Telekom-Tochter verteidigt ihr Vorgehen

Die Sprecherin von GlasfaserPlus sieht das Problem dagegen eher bei den Wettbewerbern. "Wir erleben häufiger, dass Unternehmen ihre Vorvermarktungsziele nicht erreichen und sich dann trotz Ausbauankündigung aus den Kommunen zurückziehen", erklärt sie. "Da die Planung solcher Projekte viele Monate Vorlauf benötigt, können wir sie nicht davon abhängig machen, ob andere Unternehmen ihre Ausbauankündigungen wahrmachen oder nicht."

Was aber geschieht mit den Ortsteilen, in denen die Telekom-Tochter nicht tätig werden möchte? Dazu teilt die GlasfaserPlus-Sprecherin mit: "Für Gebiete, die nicht eigenwirtschaftlich erschlossen werden können, haben Kommunen die Möglichkeit, am Bundesförderprogramm Breitband teilzunehmen."  

Breitbandausbau auf Steuerzahlerkosten

Für den Taunussteiner Bürgermeister Zehner heißt das im Klartext: Die Bürger sind doppelt gestraft - sie müssen auf ihren Breitbandausbau nicht nur länger warten, sondern ihn mit Steuergeld auch noch fördern.

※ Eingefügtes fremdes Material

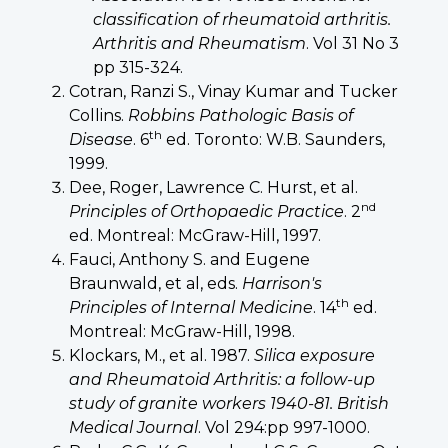
classification of rheumatoid arthritis.
Arthritis and Rheumatism
. Vol 31 No 3
pp 315-324.
Cotran, Ranzi S., Vinay Kumar and Tucker
Collins.
Robbins Pathologic Basis of
th
Disease
. 6
ed
. Toronto: W.B. Saunders,
1999.
Dee, Roger, Lawrence C. Hurst, et al.
nd
Principles of Orthopaedic Practice
. 2
ed
. Montreal: McGraw-Hill, 1997.
Fauci, Anthony S. and Eugene
Braunwald, et al, eds.
Harrison's
th
Principles of Internal Medicine
. 14
ed
.
Montreal: McGraw-Hill, 1998.
Klockars, M., et al. 1987.
Silica exposure
and Rheumatoid Arthritis: a follow-up
study of granite workers 1940-81. British
Medical Journal
. Vol 294:pp 997-1000.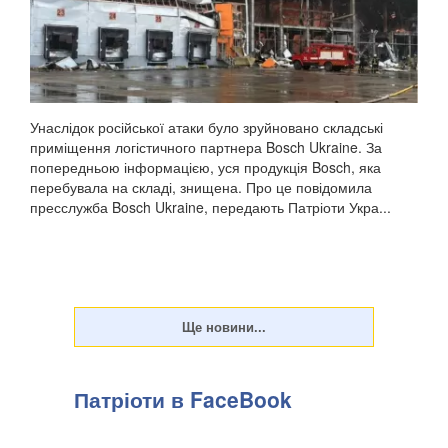
Унаслідок російської атаки було зруйновано складські
приміщення логістичного партнера Bosch Ukraine. За
попередньою інформацією, уся продукція Bosch, яка
перебувала на складі, знищена. Про це повідомила
пресслужба Bosch Ukraine, передають Патріоти Укра...
Патріоти в FaceBook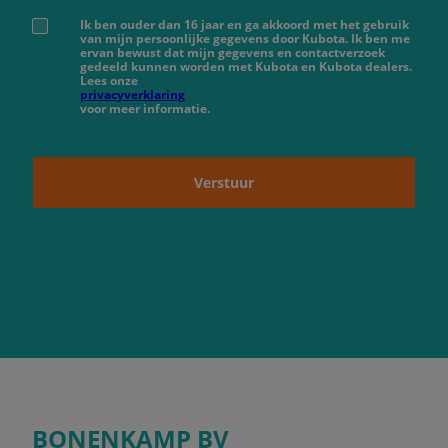
Ik ben ouder dan 16 jaar en ga akkoord met het gebruik
van mijn persoonlijke gegevens door Kubota. Ik ben me
ervan bewust dat mijn gegevens en contactverzoek
gedeeld kunnen worden met Kubota en Kubota dealers.
Lees onze
privacyverklaring
voor meer informatie.
Verstuur
BONENKAMP BV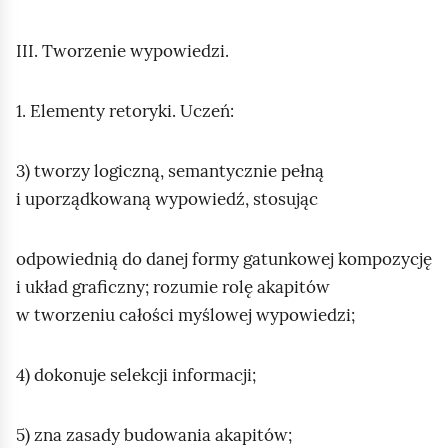
III. Tworzenie wypowiedzi.
1. Elementy retoryki. Uczeń:
3) tworzy logiczną, semantycznie pełną
i uporządkowaną wypowiedź, stosując
odpowiednią do danej formy gatunkowej kompozycję
i układ graficzny; rozumie rolę akapitów
w tworzeniu całości myślowej wypowiedzi;
4) dokonuje selekcji informacji;
5) zna zasady budowania akapitów;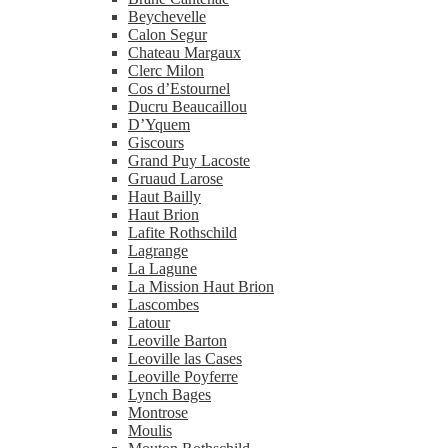
Beychevelle
Calon Segur
Chateau Margaux
Clerc Milon
Cos d’Estournel
Ducru Beaucaillou
D’Yquem
Giscours
Grand Puy Lacoste
Gruaud Larose
Haut Bailly
Haut Brion
Lafite Rothschild
Lagrange
La Lagune
La Mission Haut Brion
Lascombes
Latour
Leoville Barton
Leoville las Cases
Leoville Poyferre
Lynch Bages
Montrose
Moulis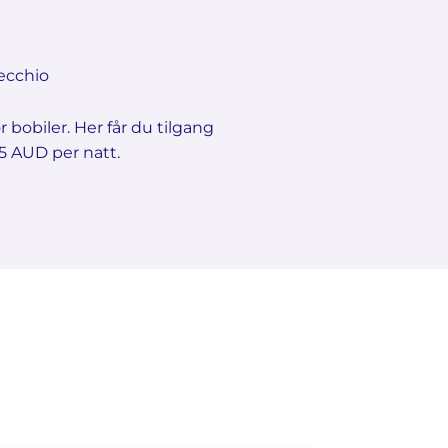
ecchio
 bobiler. Her får du tilgang
15 AUD per natt.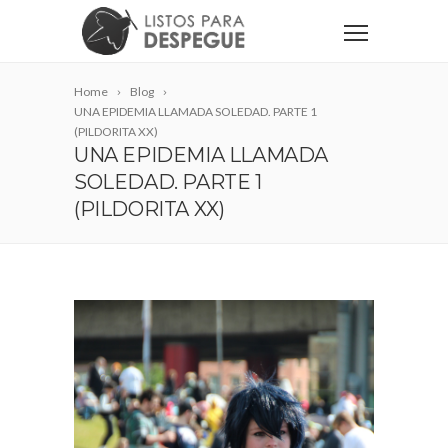
Home
Blog
UNA EPIDEMIA LLAMADA SOLEDAD. PARTE 1
(PILDORITA XX)
UNA EPIDEMIA LLAMADA
SOLEDAD. PARTE 1
(PILDORITA XX)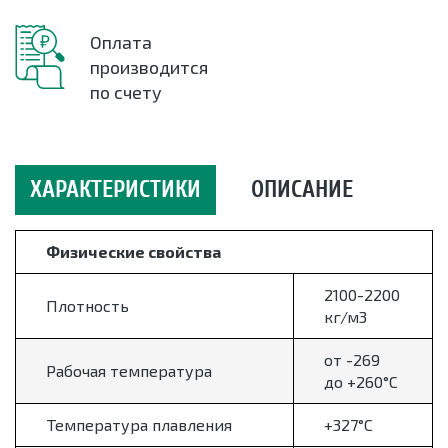
Оплата
производится
по счету
ХАРАКТЕРИСТИКИ
ОПИСАНИЕ
Физические свойства
2100-2200
Плотность
кг/м3
от -269
Рабочая температура
до +260°С
Температура плавления
+327°С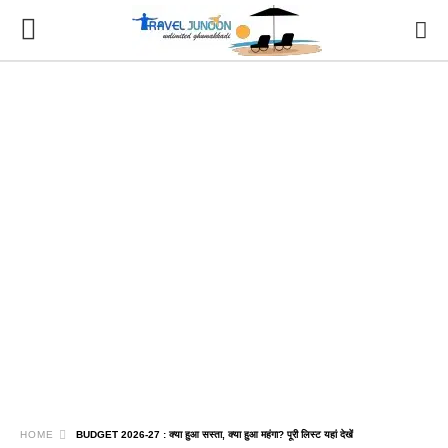
HOME
BUDGET 2026-27 : क्या हुआ सस्ता, क्या हुआ महंगा? पूरी लिस्ट यहां देखें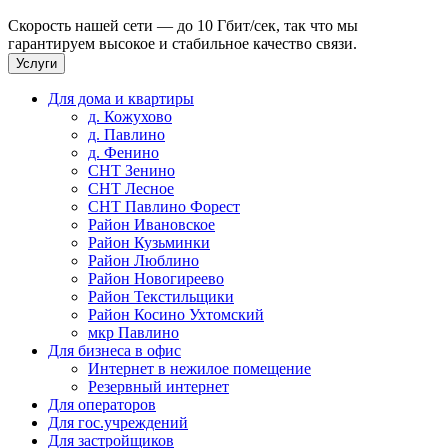
Скорость нашей сети — до 10 Гбит/сек, так что мы
гарантируем высокое и стабильное качество связи.
Услуги
Для дома и квартиры
д. Кожухово
д. Павлино
д. Фенино
СНТ Зенино
СНТ Лесное
СНТ Павлино Форест
Район Ивановское
Район Кузьминки
Район Люблино
Район Новогиреево
Район Текстильщики
Район Косино Ухтомский
мкр Павлино
Для бизнеса в офис
Интернет в нежилое помещение
Резервный интернет
Для операторов
Для гос.учреждений
Для застройщиков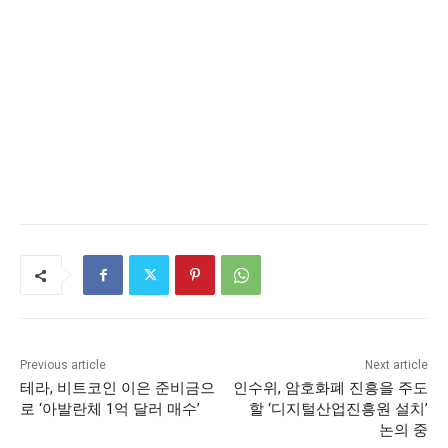
Previous article
Next article
테라, 비트코인 이은 준비금으
인수위, 암호화폐 진흥을 주도
로 ‘아발란체 1억 달러 매수’
할 ‘디지털산업진흥원 설치’
논의 중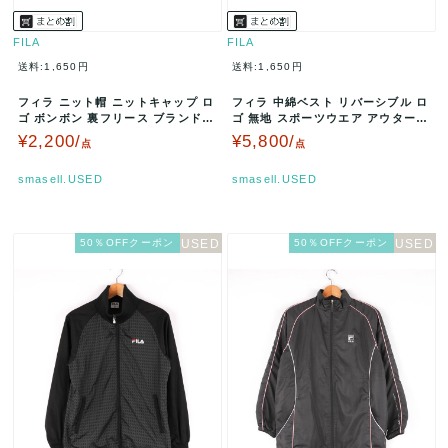
FILA
FILA
送料:1,650円
送料:1,650円
フィラ ニット帽 ニットキャップ ロ
フィラ 中綿ベスト リバーシブル ロ
ゴ ボンボン 裏フリース ブランド
ゴ 無地 スポーツウエア アウター
帽子 レディース ネイビー …
黒 レディース Mサイズ ブ…
¥2,200/
¥5,800/
点
点
smasell.USED
smasell.USED
50％OFFクーポン
50％OFFクーポン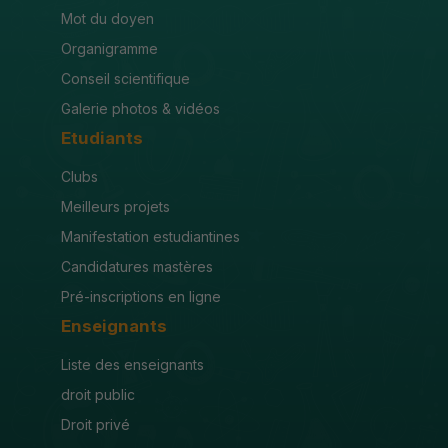
Mot du doyen
Organigramme
Conseil scientifique
Galerie photos & vidéos
Etudiants
Clubs
Meilleurs projets
Manifestation estudiantines
Candidatures mastères
Pré-inscriptions en ligne
Enseignants
Liste des enseignants
droit public
Droit privé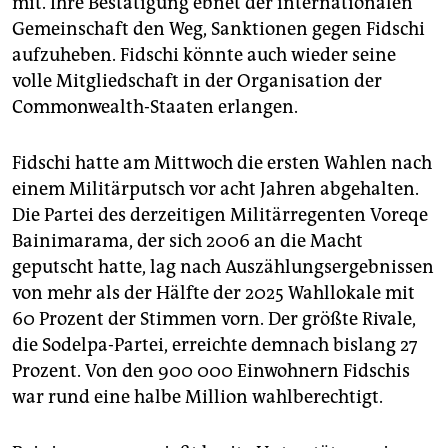
mit. Ihre Bestätigung ebnet der internationalen
epaper login
Gemeinschaft den Weg, Sanktionen gegen Fidschi
aufzuheben. Fidschi könnte auch wieder seine
volle Mitgliedschaft in der Organisation der
Commonwealth-Staaten erlangen.
Fidschi hatte am Mittwoch die ersten Wahlen nach
einem Militärputsch vor acht Jahren abgehalten.
Die Partei des derzeitigen Militärregenten Voreqe
Bainimarama, der sich 2006 an die Macht
geputscht hatte, lag nach Auszählungsergebnissen
von mehr als der Hälfte der 2025 Wahllokale mit
60 Prozent der Stimmen vorn. Der größte Rivale,
die Sodelpa-Partei, erreichte demnach bislang 27
Prozent. Von den 900 000 Einwohnern Fidschis
war rund eine halbe Million wahlberechtigt.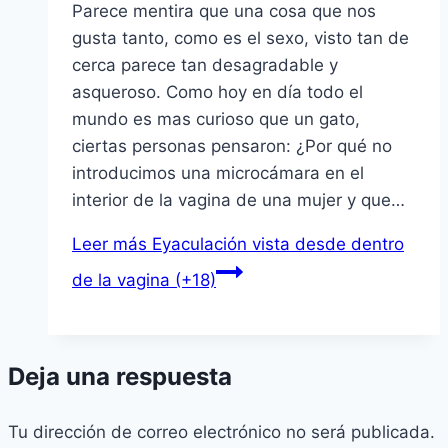
Parece mentira que una cosa que nos
gusta tanto, como es el sexo, visto tan de
cerca parece tan desagradable y
asqueroso. Como hoy en día todo el
mundo es mas curioso que un gato,
ciertas personas pensaron: ¿Por qué no
introducimos una microcámara en el
interior de la vagina de una mujer y que…
Leer más
Eyaculación vista desde dentro
de la vagina (+18)
Deja una respuesta
Tu dirección de correo electrónico no será publicada.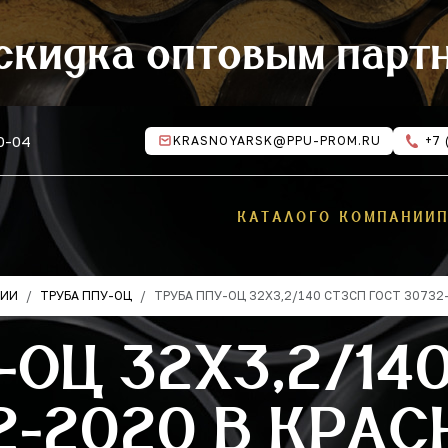
скидка оптовым парт
10-04
KRASNOYARSK@PPU-PROM.RU
+7 
КАТАЛОГ
О КОМПАНИИ
ЦИИ
ТРУБА ППУ-ОЦ
ТРУБА ППУ-ОЦ 32Х3,2/140 СТ3СП ГОСТ 30732
-ОЦ 32Х3,2/14
2-2020 В КРА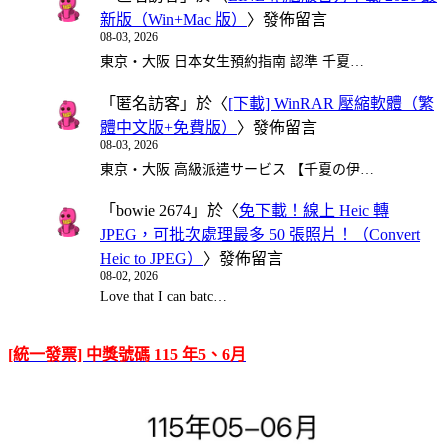
新版（Win+Mac 版）
〉發佈留言
08-03, 2026
東京・大阪 日本女生預約指南 認準 千夏…
「
匿名訪客
」於〈
[下載] WinRAR 壓縮軟體（繁
體中文版+免費版）
〉發佈留言
08-03, 2026
東京・大阪 高級派遣サービス 【千夏の伊…
「
bowie 2674
」於〈
免下載！線上 Heic 轉
JPEG，可批次處理最多 50 張照片！（Convert
Heic to JPEG）
〉發佈留言
08-02, 2026
Love that I can batc…
[統一發票] 中獎號碼 115 年5、6月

Immerhin stellt GlasfaserPlus in Aussicht, dass es sein Engagement im Rheingau-Taunus noch überdenken möchte. "Aufgrund der Veränderung der Situation (gemeint ist der Rückzug von GVG, Anm. d. Red.) werden wir jedoch eine Erweiterung unseres eigenwirtschaftlichen Ausbaus prüfen", teilt die Sprecherin der Telekom-Tochter mit.